If the above numbers are truly accurate then the region Asia Pacific should no longer be used as a geographical grouping for business purposes. Why? Well, save for Singapore, all the SE Asian countries listed have internet speeds that remind me of the ‘Gopher’ days when most internet sites were black pages with lots of colored text!

Seriously though, in most of SE Asia, the concept of self service is still in its infancy… sure you have a handful of companies with a web presence, but typically, enterprises with a SE Asian footprint have embraced self service in a slightly different way!

Moreover, it is of great surprise to me that for a society where every person, seemingly, from the age 13+ has a Blackberry or iPhone, there are not more companies embracing the web channel as a means of reducing OPEX or increasing revenues. Yes, yes, yes – you hear the usual excuses, the infrastructure is not as robust, self service is not congruent with SE Asian culture. But mostly, organizations just seem hell bent on NOT learning from the mistakes of more developed nations and refusing to leap frog the technological lifecycle (…hey, VHS is on a decline for a reason, I understand you only recently had electricity connected to your village, but you don’t need to buy the VHS player. Jumping right ahead to the DVD player is unarguably a more astute investment.)

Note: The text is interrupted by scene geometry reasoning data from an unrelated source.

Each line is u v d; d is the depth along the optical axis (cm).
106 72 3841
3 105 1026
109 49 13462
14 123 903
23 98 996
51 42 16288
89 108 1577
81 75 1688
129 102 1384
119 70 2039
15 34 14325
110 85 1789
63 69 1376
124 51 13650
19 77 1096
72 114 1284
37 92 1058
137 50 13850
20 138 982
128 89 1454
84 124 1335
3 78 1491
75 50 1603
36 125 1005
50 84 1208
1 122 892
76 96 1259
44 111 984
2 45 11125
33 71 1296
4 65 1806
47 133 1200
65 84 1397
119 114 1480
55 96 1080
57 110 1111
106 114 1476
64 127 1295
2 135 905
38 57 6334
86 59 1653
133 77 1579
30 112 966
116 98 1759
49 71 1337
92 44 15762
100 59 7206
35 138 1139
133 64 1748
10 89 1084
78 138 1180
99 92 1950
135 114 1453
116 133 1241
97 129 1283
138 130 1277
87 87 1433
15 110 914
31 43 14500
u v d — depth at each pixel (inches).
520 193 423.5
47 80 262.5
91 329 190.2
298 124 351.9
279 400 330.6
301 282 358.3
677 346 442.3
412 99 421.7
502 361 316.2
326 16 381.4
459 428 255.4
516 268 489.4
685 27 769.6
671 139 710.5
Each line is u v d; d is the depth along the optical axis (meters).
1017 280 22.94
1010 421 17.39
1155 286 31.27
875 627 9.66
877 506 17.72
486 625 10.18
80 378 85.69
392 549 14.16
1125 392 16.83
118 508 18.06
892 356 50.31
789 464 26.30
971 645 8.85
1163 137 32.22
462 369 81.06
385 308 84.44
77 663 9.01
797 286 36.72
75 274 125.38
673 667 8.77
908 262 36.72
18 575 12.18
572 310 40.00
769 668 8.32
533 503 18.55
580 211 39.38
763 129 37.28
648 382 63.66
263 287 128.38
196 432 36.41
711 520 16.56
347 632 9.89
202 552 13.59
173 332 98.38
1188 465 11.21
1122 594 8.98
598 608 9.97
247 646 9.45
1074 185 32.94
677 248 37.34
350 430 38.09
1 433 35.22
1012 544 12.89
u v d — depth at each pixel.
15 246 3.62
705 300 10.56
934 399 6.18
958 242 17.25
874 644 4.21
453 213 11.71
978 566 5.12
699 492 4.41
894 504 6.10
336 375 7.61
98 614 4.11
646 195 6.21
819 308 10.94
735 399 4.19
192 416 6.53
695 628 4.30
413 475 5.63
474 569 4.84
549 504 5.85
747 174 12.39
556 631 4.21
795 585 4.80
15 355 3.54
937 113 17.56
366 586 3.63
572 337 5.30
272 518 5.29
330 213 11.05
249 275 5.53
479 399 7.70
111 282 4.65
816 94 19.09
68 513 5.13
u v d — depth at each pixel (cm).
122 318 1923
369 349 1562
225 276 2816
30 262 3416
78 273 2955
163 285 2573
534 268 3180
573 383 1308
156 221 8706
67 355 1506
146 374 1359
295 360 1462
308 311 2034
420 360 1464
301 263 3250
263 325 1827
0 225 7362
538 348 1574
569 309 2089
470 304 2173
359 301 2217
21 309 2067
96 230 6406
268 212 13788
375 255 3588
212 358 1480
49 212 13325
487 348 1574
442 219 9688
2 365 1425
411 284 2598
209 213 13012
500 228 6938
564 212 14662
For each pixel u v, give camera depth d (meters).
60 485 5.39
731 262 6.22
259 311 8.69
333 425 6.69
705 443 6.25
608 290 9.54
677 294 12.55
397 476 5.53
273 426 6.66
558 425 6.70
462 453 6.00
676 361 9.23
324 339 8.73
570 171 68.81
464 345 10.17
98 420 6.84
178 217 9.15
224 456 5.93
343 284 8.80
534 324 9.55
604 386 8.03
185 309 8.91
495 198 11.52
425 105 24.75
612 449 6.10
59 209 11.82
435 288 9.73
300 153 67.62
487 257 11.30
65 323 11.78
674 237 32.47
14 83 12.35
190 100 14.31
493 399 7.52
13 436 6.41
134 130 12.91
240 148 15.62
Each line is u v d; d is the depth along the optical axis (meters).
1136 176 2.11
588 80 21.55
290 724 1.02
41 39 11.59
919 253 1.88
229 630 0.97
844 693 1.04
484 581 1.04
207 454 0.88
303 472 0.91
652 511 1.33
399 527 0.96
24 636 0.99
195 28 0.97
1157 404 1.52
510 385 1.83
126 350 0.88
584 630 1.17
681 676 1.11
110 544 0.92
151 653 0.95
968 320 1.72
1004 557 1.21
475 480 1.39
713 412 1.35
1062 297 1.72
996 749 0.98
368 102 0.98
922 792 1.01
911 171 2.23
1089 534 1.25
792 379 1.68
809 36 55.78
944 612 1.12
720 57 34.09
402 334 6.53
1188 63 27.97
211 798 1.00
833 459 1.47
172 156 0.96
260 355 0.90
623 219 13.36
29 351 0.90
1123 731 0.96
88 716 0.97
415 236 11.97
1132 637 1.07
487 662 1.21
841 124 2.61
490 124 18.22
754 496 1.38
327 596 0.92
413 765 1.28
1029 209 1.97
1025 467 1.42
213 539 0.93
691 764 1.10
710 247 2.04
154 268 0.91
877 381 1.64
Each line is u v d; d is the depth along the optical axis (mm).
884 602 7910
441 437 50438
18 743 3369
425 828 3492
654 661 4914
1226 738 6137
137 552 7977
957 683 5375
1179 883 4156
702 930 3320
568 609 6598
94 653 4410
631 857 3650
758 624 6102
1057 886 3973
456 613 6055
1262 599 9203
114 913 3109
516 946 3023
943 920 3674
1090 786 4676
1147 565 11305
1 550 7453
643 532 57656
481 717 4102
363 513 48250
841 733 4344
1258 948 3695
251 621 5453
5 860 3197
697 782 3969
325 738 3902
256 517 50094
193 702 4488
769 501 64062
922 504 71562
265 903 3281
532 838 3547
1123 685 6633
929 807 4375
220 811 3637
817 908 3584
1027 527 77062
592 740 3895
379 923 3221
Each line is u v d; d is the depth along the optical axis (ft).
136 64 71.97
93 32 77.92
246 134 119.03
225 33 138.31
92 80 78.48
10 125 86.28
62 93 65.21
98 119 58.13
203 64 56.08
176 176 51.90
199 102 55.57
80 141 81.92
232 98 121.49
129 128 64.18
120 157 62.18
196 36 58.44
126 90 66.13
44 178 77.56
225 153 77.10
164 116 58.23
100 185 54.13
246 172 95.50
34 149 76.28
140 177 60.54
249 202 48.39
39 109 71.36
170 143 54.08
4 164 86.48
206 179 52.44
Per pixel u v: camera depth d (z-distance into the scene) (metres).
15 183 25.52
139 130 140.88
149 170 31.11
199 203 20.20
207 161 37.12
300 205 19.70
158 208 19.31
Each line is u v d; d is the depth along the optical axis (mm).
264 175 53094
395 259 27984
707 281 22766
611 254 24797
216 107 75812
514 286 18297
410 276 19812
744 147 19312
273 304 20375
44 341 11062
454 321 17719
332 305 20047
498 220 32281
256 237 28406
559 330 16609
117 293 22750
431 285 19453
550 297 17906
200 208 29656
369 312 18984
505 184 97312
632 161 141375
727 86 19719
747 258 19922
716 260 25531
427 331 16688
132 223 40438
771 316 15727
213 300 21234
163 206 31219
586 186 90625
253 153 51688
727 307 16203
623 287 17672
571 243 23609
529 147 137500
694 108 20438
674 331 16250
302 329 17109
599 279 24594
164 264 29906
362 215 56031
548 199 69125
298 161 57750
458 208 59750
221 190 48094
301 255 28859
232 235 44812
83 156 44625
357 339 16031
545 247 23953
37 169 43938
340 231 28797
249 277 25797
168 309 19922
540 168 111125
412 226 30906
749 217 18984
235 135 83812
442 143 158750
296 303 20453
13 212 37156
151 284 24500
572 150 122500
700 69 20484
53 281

Here are a few considerations that I feel enterprises need to consider:

1. The SE Asian marketplace is very web and tech savvy, and the customers that you really want (i.e. the ones that will spend money on your products) want immediate, round-the-clock access to their account information (these are probably the same group that contribute to Indonesia being the country with the third largest facebook community, so don’t talk about infrastructure.)

2. The cost of paper-based billing is estimated to be $2 per customer per month versus the cost of electronic billing estimated at 40 cents per month. I know an Indonesian utility company that has 100,000,000 customers. How much would this save?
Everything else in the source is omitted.